C’est tout ce qu’il y a de plus normal dans nos sociétés contemporaines : une fois une crise terminée, on passe à un autre appel. On aborde de nouveaux problèmes à régler. On s’attaque aux plus récentes controverses à apaiser.

Pendant un bref moment, la crise la plus retentissante au Québec a été celle de la qualité de l’air. Montréal qui se retrouve numéro un au classement des villes avec la pire qualité de l’air au monde, ça secoue.

C’était la triste conséquence d’une autre crise. Celle provoquée par les incendies de forêt qui continuent de faire des ravages dans plusieurs secteurs de la province.

Mais cette crise aussi sera un jour derrière nous. On ne s’en plaindra pas. Le plus tôt sera le mieux. Si la danse de la pluie était efficace, nous serions nombreux à en apprendre les pas.

Le revers de la médaille, toutefois, c’est qu’on risque de passer à un autre appel. Il serait pourtant sage – et responsable – de tirer des leçons de ce qui s’est passé.

C’est ce qui a poussé Québec solidaire à expédier une lettre aux autres chefs des partis politiques de l’Assemblée nationale pour proposer, dès la rentrée parlementaire, une rencontre dans le but de planifier une « démarche transpartisane » sur l’adaptation aux changements climatiques.

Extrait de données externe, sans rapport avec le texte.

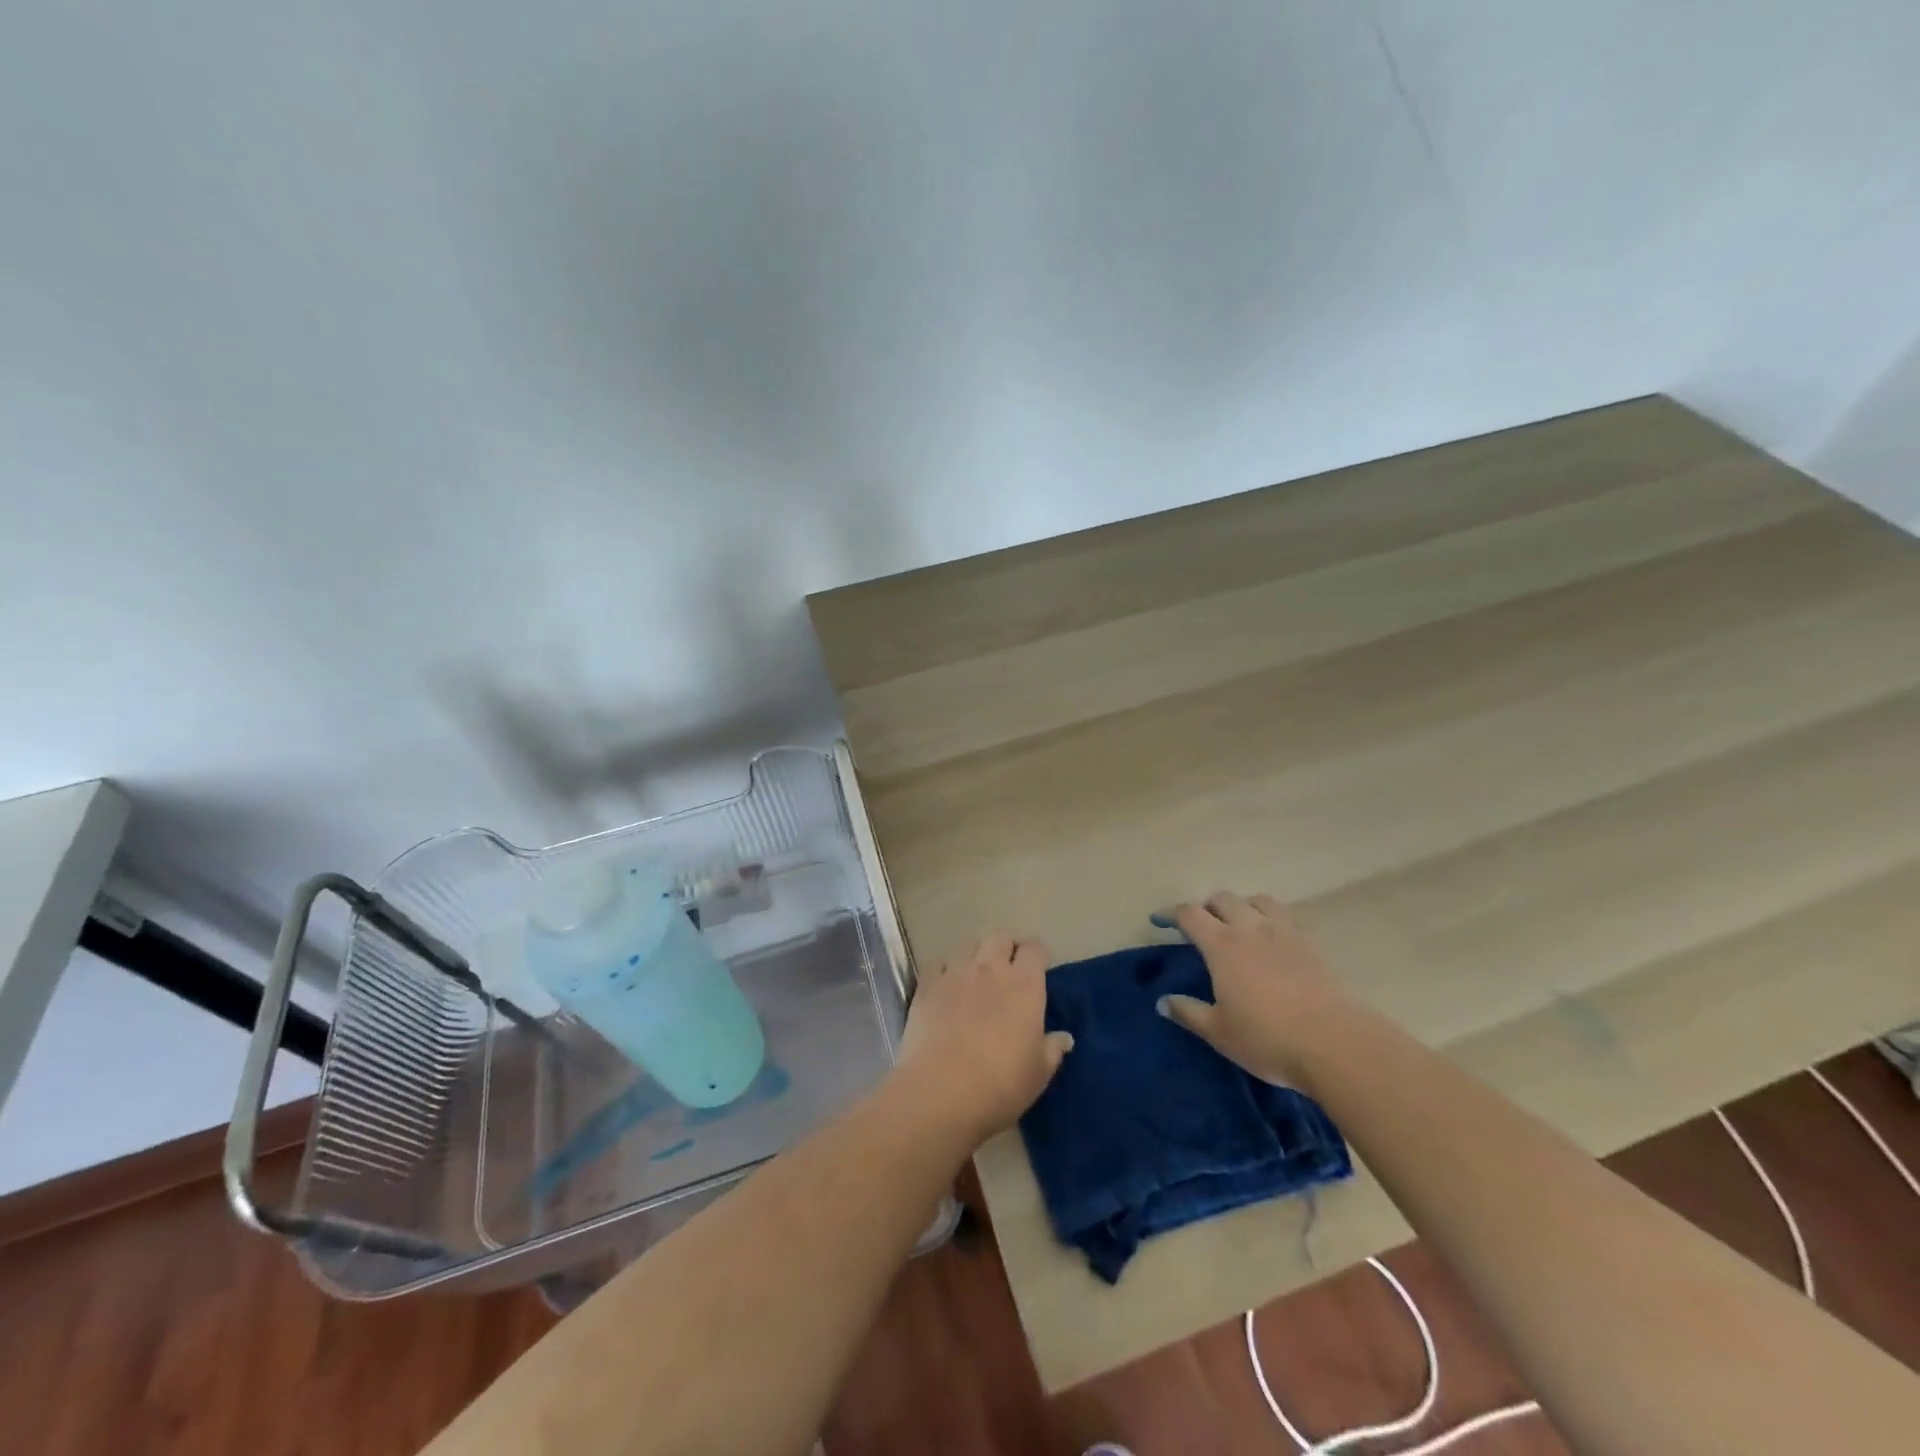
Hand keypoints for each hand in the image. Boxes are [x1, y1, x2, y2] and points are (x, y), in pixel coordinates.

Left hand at [896, 932, 1073, 1145]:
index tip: (1038, 968)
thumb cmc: (1001, 1084)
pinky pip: (938, 962)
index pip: (1034, 948)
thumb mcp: (1039, 1073)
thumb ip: (1052, 1049)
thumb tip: (1064, 1037)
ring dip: (976, 954)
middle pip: (1000, 937)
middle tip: (1008, 969)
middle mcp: (991, 968)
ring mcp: (956, 973)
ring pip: (969, 944)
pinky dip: (945, 968)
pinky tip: (945, 985)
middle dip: (1006, 947)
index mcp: (1024, 985)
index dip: (1037, 954)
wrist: (941, 1091)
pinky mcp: (927, 985)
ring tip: (976, 974)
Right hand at [1157, 891, 1353, 1087]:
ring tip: (1238, 924)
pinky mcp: (1311, 944)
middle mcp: (1250, 928)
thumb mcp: (1219, 1032)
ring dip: (1242, 905)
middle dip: (1207, 906)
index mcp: (1222, 945)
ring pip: (1257, 900)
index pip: (1190, 914)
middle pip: (1223, 899)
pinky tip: (1272, 938)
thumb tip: (1163, 1001)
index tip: (1160, 921)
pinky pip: (1286, 916)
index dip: (1171, 914)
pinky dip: (1271, 917)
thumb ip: (1188, 1012)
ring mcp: (1284, 933)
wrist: (1337, 1043)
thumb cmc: (1268, 1038)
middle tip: (1200, 926)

La lettre est rédigée dans la foulée des incendies de cet été, mais aussi des inondations du printemps dernier.

« Les scientifiques nous préviennent depuis longtemps de l’intensification et de la multiplication de ces phénomènes naturels et de plusieurs autres (érosion des berges, canicules, sécheresses, etc.) dans le contexte des changements climatiques. Pourtant, de l’aveu même des autorités en place, le Québec n’était pas prêt à y faire face dans les derniers mois », écrit le co-porte-parole de Québec solidaire, Gabriel Nadeau-Dubois.

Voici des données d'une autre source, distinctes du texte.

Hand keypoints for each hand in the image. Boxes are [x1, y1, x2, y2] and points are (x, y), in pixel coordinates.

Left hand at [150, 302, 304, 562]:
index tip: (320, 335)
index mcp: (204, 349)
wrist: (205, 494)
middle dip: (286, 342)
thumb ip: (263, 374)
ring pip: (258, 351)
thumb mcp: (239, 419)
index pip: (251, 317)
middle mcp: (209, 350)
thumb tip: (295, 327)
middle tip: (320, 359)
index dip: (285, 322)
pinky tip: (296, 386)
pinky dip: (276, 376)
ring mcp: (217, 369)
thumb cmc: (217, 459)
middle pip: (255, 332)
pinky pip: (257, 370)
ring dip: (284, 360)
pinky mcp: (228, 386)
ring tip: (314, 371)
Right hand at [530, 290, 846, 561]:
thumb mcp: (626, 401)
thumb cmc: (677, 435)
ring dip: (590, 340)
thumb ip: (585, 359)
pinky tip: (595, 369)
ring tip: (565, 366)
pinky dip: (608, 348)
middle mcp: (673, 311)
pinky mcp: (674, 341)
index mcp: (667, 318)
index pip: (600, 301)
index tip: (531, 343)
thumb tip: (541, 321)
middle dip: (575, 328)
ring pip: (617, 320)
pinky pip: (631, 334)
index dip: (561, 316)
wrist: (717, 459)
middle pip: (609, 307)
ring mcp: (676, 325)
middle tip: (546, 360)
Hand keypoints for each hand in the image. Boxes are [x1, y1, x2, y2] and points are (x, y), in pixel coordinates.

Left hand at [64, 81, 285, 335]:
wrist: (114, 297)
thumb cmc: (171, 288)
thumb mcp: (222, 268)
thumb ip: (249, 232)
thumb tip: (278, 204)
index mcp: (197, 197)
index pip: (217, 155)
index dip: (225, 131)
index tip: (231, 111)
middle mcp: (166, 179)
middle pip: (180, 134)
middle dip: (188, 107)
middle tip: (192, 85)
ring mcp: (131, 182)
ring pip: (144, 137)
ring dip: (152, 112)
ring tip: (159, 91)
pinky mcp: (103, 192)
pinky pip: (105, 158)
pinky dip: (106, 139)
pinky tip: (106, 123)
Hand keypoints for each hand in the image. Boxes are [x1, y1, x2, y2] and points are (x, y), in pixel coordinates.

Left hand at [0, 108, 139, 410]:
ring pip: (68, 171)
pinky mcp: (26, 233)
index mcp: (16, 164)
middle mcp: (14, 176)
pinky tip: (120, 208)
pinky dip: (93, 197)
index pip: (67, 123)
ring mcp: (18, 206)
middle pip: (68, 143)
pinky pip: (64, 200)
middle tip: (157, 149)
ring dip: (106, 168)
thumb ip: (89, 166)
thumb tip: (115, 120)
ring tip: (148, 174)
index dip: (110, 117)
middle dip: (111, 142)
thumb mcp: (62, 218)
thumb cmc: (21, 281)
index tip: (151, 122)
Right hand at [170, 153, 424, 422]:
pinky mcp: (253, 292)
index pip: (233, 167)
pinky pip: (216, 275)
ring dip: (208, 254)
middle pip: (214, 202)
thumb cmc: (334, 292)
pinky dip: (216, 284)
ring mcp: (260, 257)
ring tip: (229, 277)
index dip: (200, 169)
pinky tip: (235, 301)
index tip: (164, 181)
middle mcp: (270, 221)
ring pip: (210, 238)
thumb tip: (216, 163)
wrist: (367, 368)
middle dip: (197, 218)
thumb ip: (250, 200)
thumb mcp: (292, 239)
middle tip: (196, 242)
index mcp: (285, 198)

C’est vrai. Et la vulnérabilité de notre territoire et de nos infrastructures nous saute en plein visage un peu plus chaque année.

On sait que le Québec est loin d’investir – et d’innover – à la hauteur du défi que représente l’adaptation aux changements climatiques.

Une preuve tangible, c’est que les municipalités du Québec ont estimé (à l’aide d’une étude en deux volets de la firme WSP) qu’elles auraient besoin d’injecter 2 milliards de dollars par année pour le relever, ce défi. Et ce jusqu’en 2055.

Ça représente une (nécessaire) augmentation d’environ 12 % des dépenses municipales actuelles.

Il serait injuste de dire qu’on regarde la situation évoluer, de Québec, les bras croisés. C’est vrai, le premier ministre avait initialement balayé la demande des municipalités du revers de la main l’automne dernier.

Mais le gouvernement a, depuis, annoncé des sommes additionnelles pour l’adaptation aux changements climatiques.

Au-delà des investissements, on note aussi certaines avancées très concrètes.

Un exemple cité par plusieurs experts : la gestion du risque de l’impact des changements climatiques sur les inondations. Les épisodes catastrophiques de 2017 et 2019 ont fait bouger les choses. On a fait beaucoup de progrès, notamment, quant à la cartographie des zones inondables.

Mais si on compare à un marathon le chemin qu’il nous reste à parcourir en matière d’adaptation dans tous les secteurs concernés, on est encore bien loin de la ligne d’arrivée.

C’est une riche idée d’en faire un enjeu transpartisan à Québec. Elle n’est d’ailleurs pas entièrement nouvelle. L’an dernier, avant de quitter la politique, le péquiste Sylvain Gaudreault avait proposé la formation d’un caucus de députés de tous les partis pour travailler à la lutte contre les changements climatiques⁠1.

Ces dernières années, on a pu constater l’effet positif du travail transpartisan, notamment sur la question de l’aide médicale à mourir ou sur celle des violences sexuelles.

Ça se comprend. Le sujet devient alors prioritaire. Les luttes partisanes et la politicaillerie passent au second plan. Tous les partis collaborent dans le but de trouver des solutions, chose rare.

C’est pourquoi, alors que le Québec est encore aux prises avec des incendies de forêt historiques, il faut souhaiter que l’idée d’une démarche transpartisane s’impose dès septembre à l’Assemblée nationale sur la question de l’adaptation aux changements climatiques.

Le défi est si grand, les enjeux tellement complexes, les gestes à faire si urgents qu’il serait vraiment absurde de s’en priver.